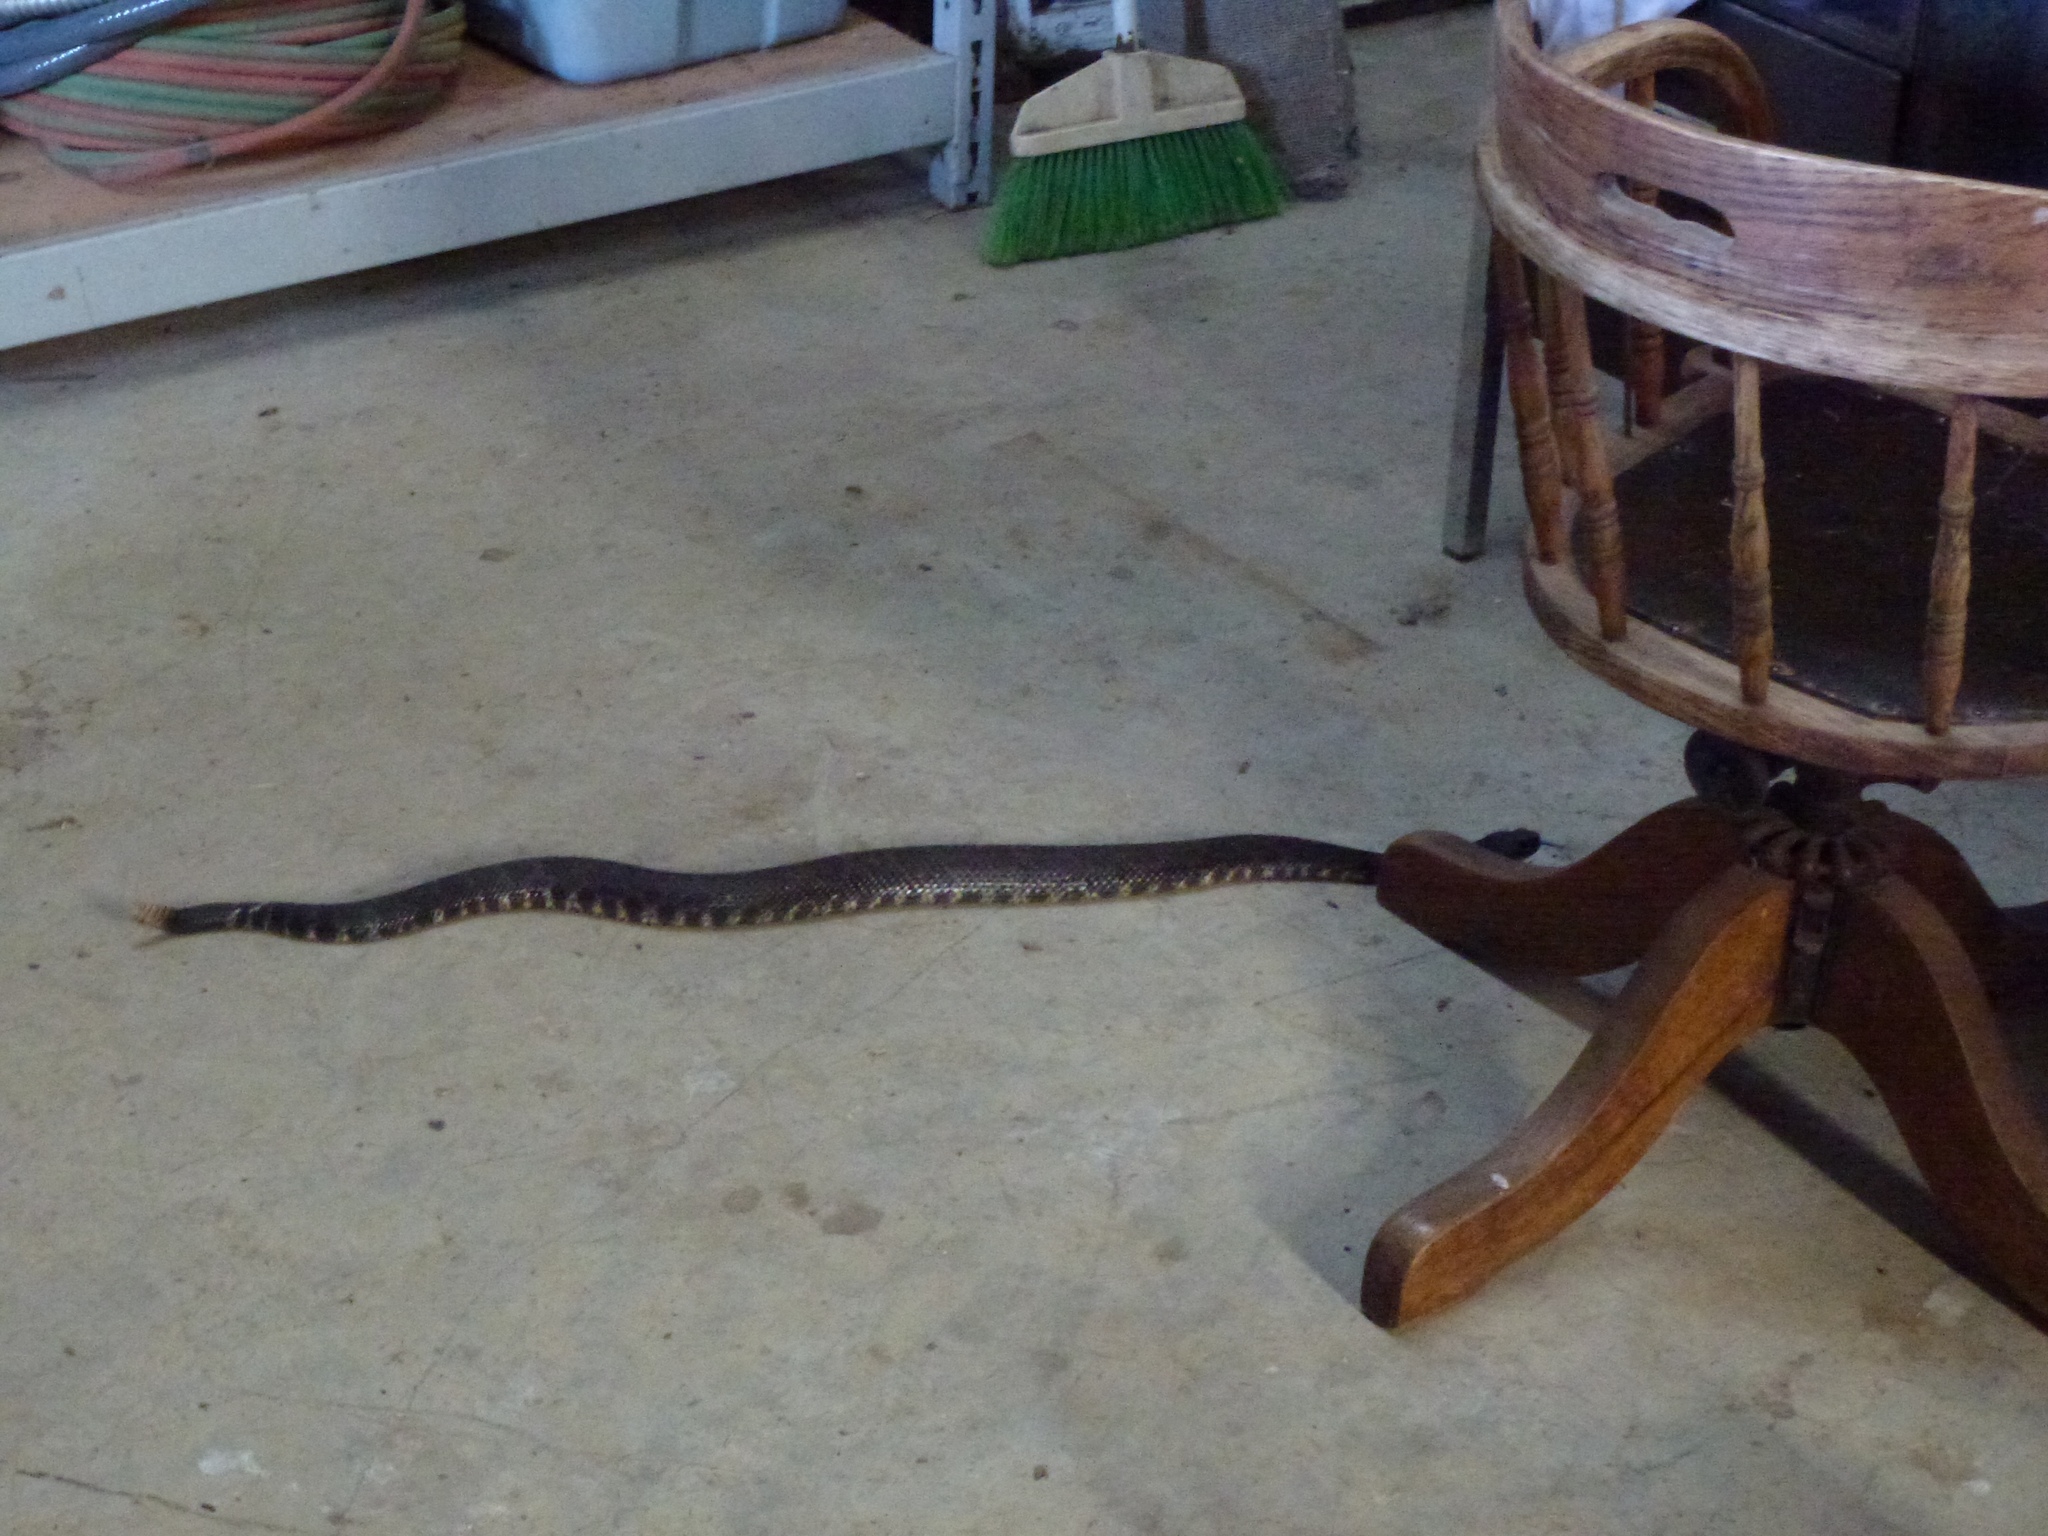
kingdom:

★ ★ ★ ★

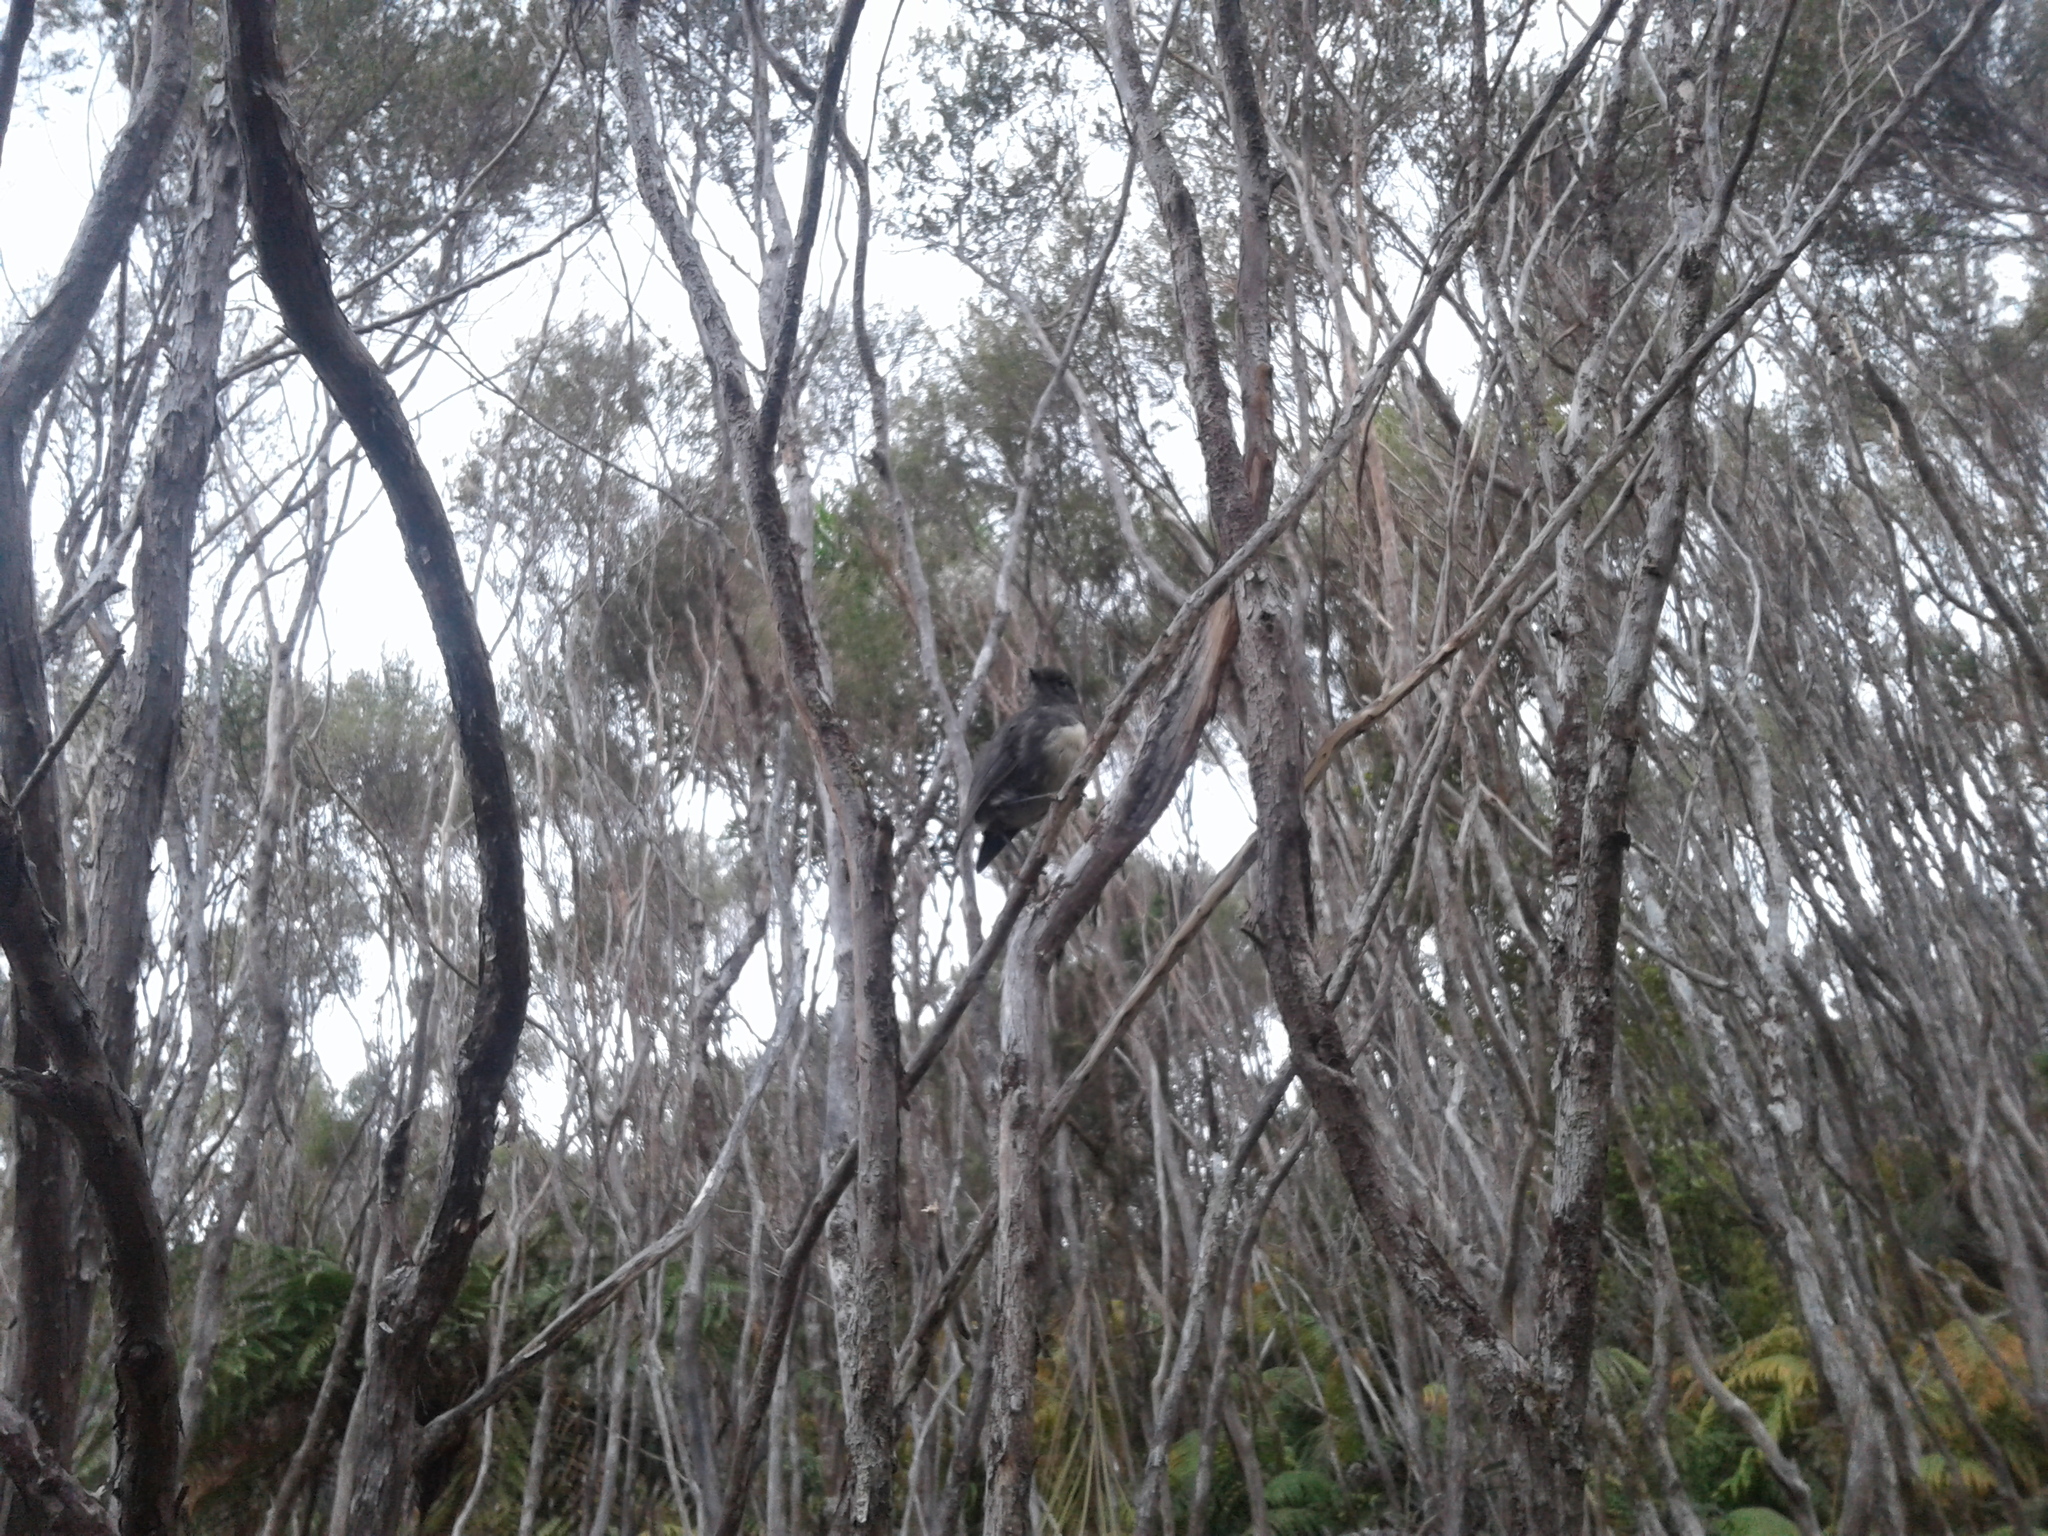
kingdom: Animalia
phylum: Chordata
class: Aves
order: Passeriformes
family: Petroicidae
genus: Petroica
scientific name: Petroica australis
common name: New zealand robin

★ ★ ★ ★

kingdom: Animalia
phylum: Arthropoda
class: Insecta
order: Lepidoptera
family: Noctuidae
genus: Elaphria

★ ★ ★ ★

> [Work to be completed]:
Copy the lines from the records word for word, beginning at the line containing "phylum: Chordata" and ending after the line containing "common name: New zealand robin".

> [Exercise solution]:
phylum: Chordata
class: Aves
order: Passeriformes
family: Petroicidae
genus: Petroica
scientific name: Petroica australis
common name: New zealand robin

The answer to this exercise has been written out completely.